Advantages of sensor-augmented insulin pump therapy for pregnant women with type 1 diabetes mellitus.

Autor: Imafuku H; Department of Obstetrics and Gynecology, Kobe University Graduate School of Medicine, Kobe, Japan., Tanimura K; Department of Obstetrics and Gynecology, Kobe University Graduate School of Medicine, Kobe, Japan., Masuko N; Department of Obstetrics and Gynecology, Kobe University Graduate School of Medicine, Kobe, Japan., Tomimoto M; Department of Obstetrics and Gynecology, Kobe University Graduate School of Medicine, Kobe, Japan., Shi Y; Department of Obstetrics and Gynecology, Kobe University Graduate School of Medicine, Kobe, Japan., Uchida A; Department of Obstetrics and Gynecology, Kobe University Graduate School of Medicine, Kobe, Japan., Deguchi M; Department of Obstetrics and Gynecology, Kobe University Graduate School of Medicine, Kobe, Japan., Fujioka K; Department of Pediatrics, Kobe University Graduate School of Medicine, Kobe, Japan., Yamamoto A; Division of Diabetes and Endocrinology, Department of the Internal Medicine, Kobe University Graduate School of Medicine, Kobe, Japan., Yoshino K; Division of Diabetes and Endocrinology, Department of the Internal Medicine, Kobe University Graduate School of Medicine, Kobe, Japan., Hirota Y; Division of Diabetes and Endocrinology, Department of the Internal Medicine, Kobe University Graduate School of Medicine, Kobe, Japan., Ogawa W; Division of Diabetes and Endocrinology, Department of the Internal Medicine, Kobe University Graduate School of Medicine, Kobe, Japan., Terai Y; Department of Obstetrics and Gynecology, Kobe University Graduate School of Medicine, Kobe, Japan.
Jazyk: angličtina
Zdroj: Journal of diabetes investigation [J Diabetes Investig] 2023 Dec; Vol. 14 (12), pp. 1383-1390. Date of Electronic Publication: 2023 Sep 14.
DOI: 10.1111/jdi.14075
Abstrakt: Aims/introduction: To evaluate the efficacy of sensor-augmented pump (SAP) for improving obstetric and neonatal outcomes among pregnant women with type 1 diabetes mellitus by comparing it with continuous subcutaneous insulin infusion plus self-monitoring of blood glucose (continuous subcutaneous insulin infusion [CSII]/SMBG).
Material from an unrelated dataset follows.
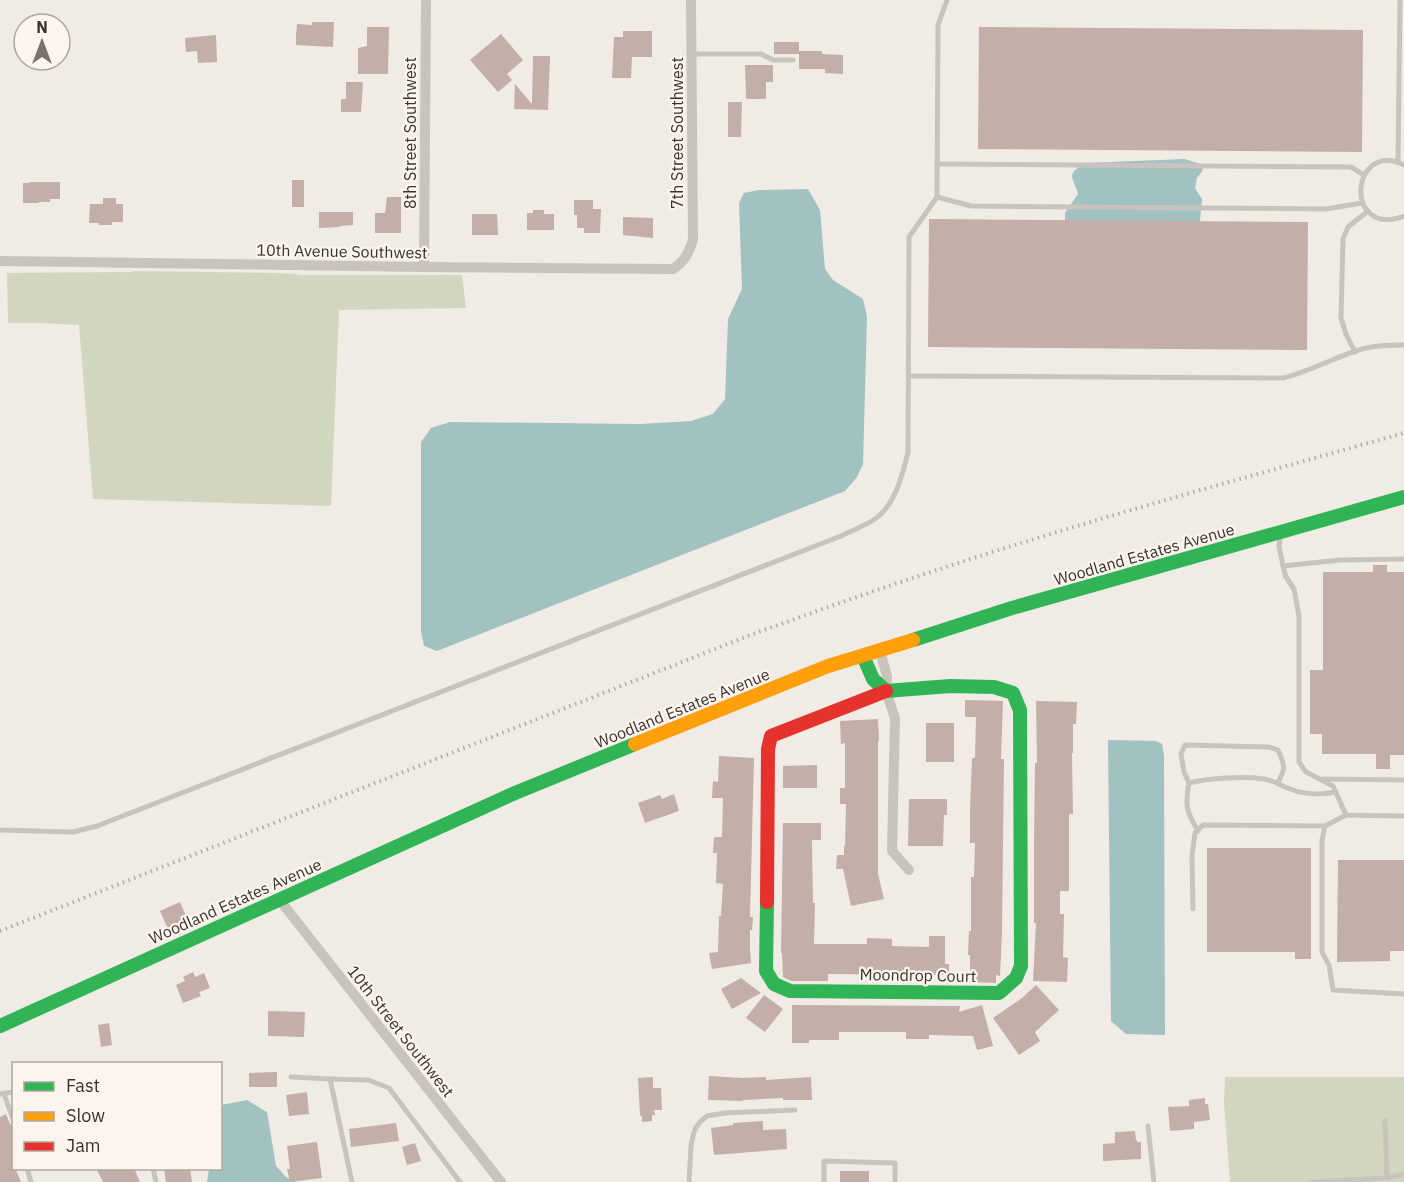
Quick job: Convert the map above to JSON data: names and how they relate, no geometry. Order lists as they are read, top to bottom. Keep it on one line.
{"streets":{"street":["8th Street Southwest","7th Street Southwest","10th Avenue Southwest","Woodland Estates Avenue","Moondrop Court","10th Street Southwest"]},"crossings":[["8th Street Southwest","10th Avenue Southwest"],["7th Street Southwest","10th Avenue Southwest"],["Woodland Estates Avenue","10th Street Southwest"]],"legend":["Fast","Slow","Jam"],"north":"top"}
Materials and Methods: This retrospective cohort study included 40 cases of pregnancy complicated by type 1 diabetes mellitus treated with SAP (SAP group), and 29 cases of pregnancy complicated by type 1 diabetes mellitus treated with CSII/SMBG (CSII/SMBG group). The obstetric and neonatal outcomes were compared between the two groups.
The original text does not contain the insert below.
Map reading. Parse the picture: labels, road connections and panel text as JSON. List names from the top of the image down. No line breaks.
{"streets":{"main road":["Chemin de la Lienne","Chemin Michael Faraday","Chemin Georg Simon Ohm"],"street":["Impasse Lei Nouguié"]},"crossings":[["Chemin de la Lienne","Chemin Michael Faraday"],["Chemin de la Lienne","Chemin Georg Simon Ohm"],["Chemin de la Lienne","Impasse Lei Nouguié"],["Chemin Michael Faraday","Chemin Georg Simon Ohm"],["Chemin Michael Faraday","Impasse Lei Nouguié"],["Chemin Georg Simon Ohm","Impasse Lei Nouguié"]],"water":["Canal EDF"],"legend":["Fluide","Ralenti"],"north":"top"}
Results: The median of the glycoalbumin levels in the first (18.8% vs 20.9%; P < 0.05) and second (15.4% vs 18.0%; P < 0.05) trimesters, the hemoglobin A1c levels in the peripartum period (6.1% vs 6.5%; P < 0.05) and the standard deviation score of birthweights (0.36 vs 1.52; P < 0.05) were significantly lower in the SAP group than in the CSII/SMBG group. The incidence rate of large for gestational age newborns was significantly lower in the SAP group than in the CSII/SMBG group (27.5% vs 65.5%; P < 0.05). No significant differences in the incidence rates of hypertensive disorders of pregnancy, small for gestational age, respiratory distress syndrome, neonatal hypoglycemia, hypervolemia and hyperbilirubinemia were observed between the groups.
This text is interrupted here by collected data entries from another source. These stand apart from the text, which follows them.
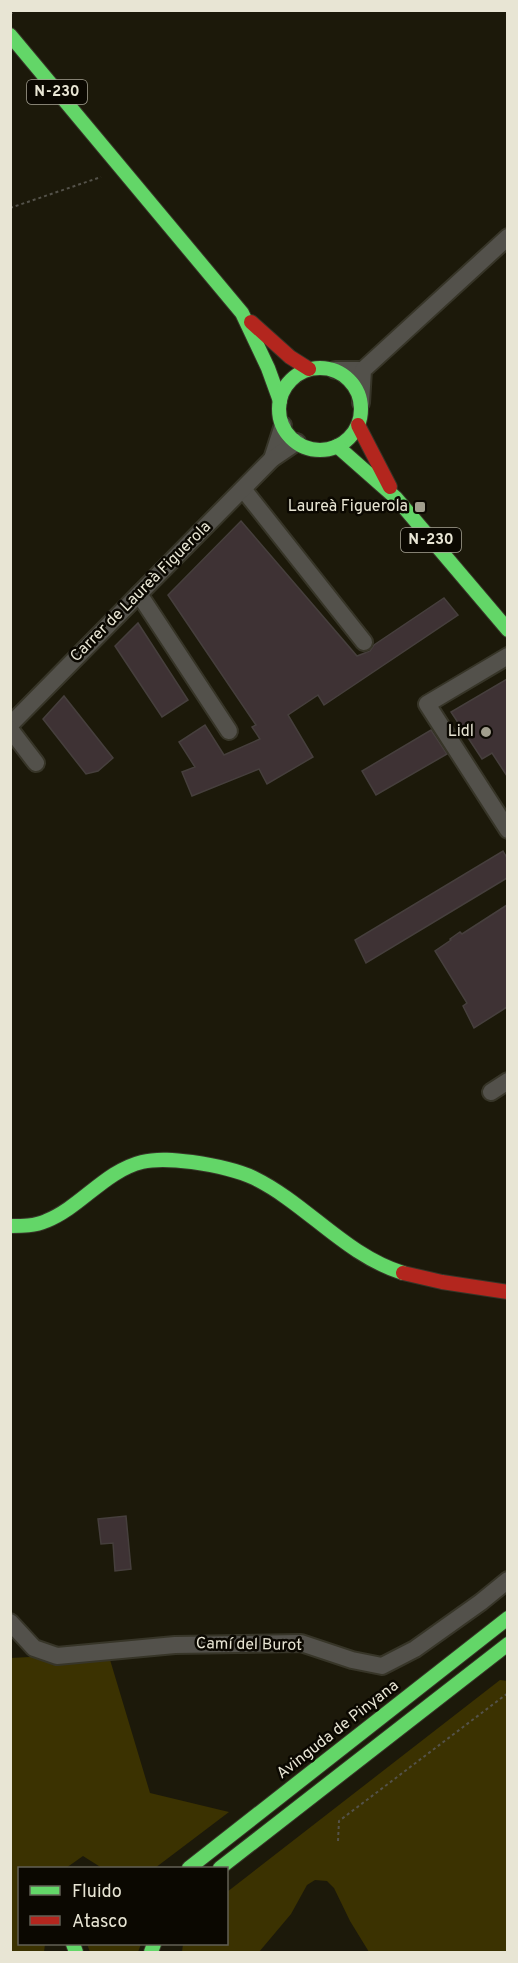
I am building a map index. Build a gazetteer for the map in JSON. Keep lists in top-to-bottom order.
{
  "streets": {
    "street": [
      "N-230",
      "Carrer de Laureà Figuerola",
      "Camí del Burot",
      "Avinguda de Pinyana"
    ]
  },
  "crossings": [
    ["N-230", "Carrer de Laureà Figuerola"]
  ],
  "places": {
    "transit": ["Laureà Figuerola"],
    "other": ["Lidl"]
  },
  "legend": ["Fluido", "Atasco"]
}
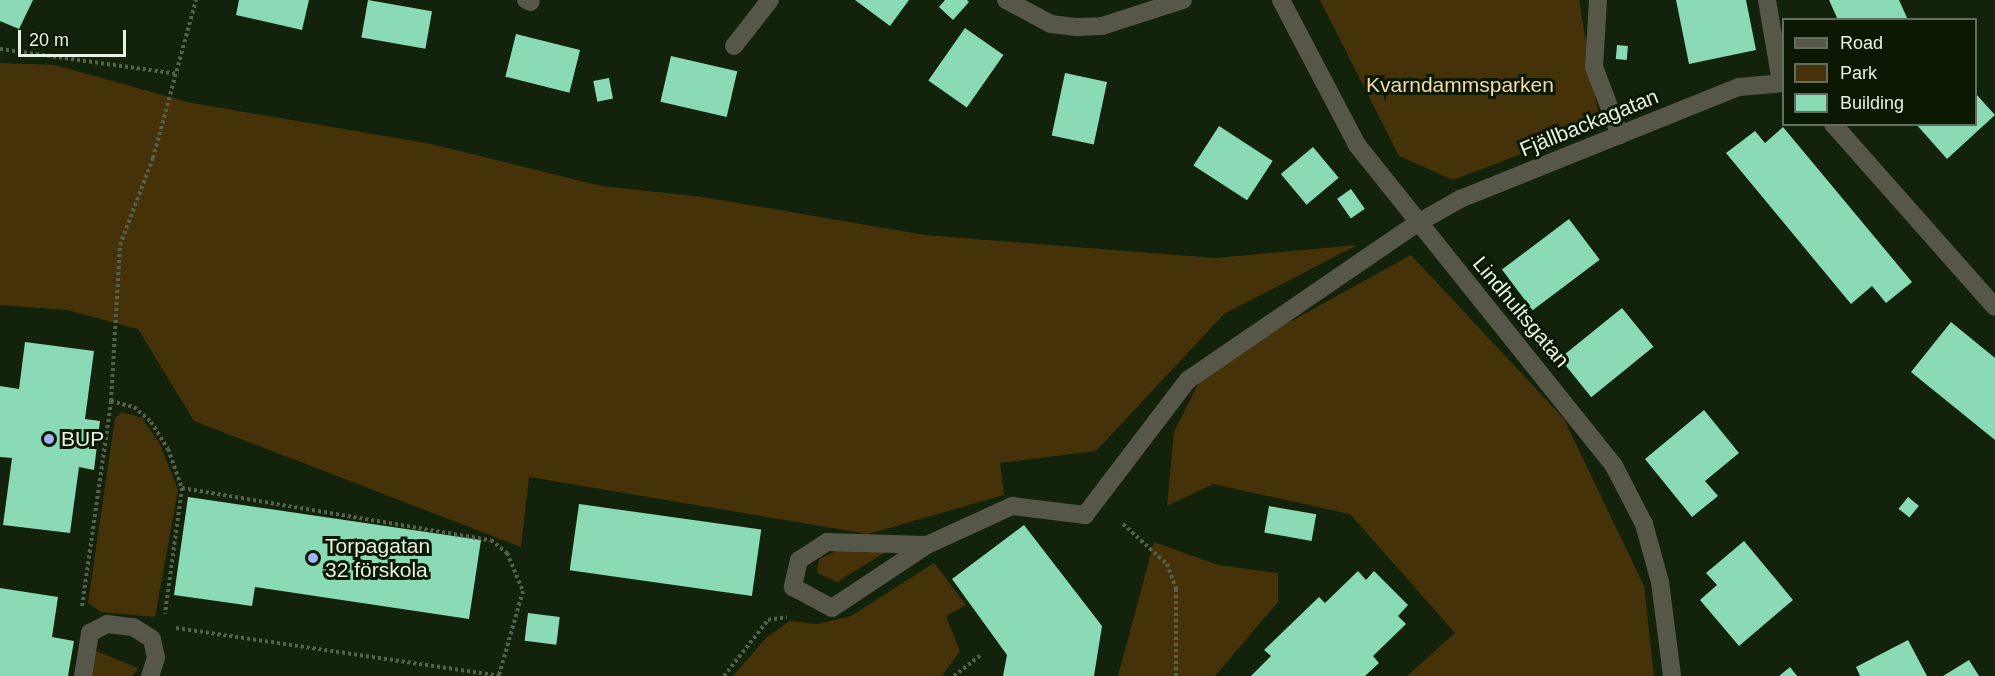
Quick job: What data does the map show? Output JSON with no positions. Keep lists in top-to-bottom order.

Conclusion: The present study showed that SAP therapy is more effective in preventing large for gestational age newborns in pregnant women with type 1 diabetes mellitus than CSII/SMBG.
(© 2023 The Authors. Journal of Diabetes Investigation published by Asian Association for the Study of Diabetes (AASD) and John Wiley & Sons Australia, Ltd.)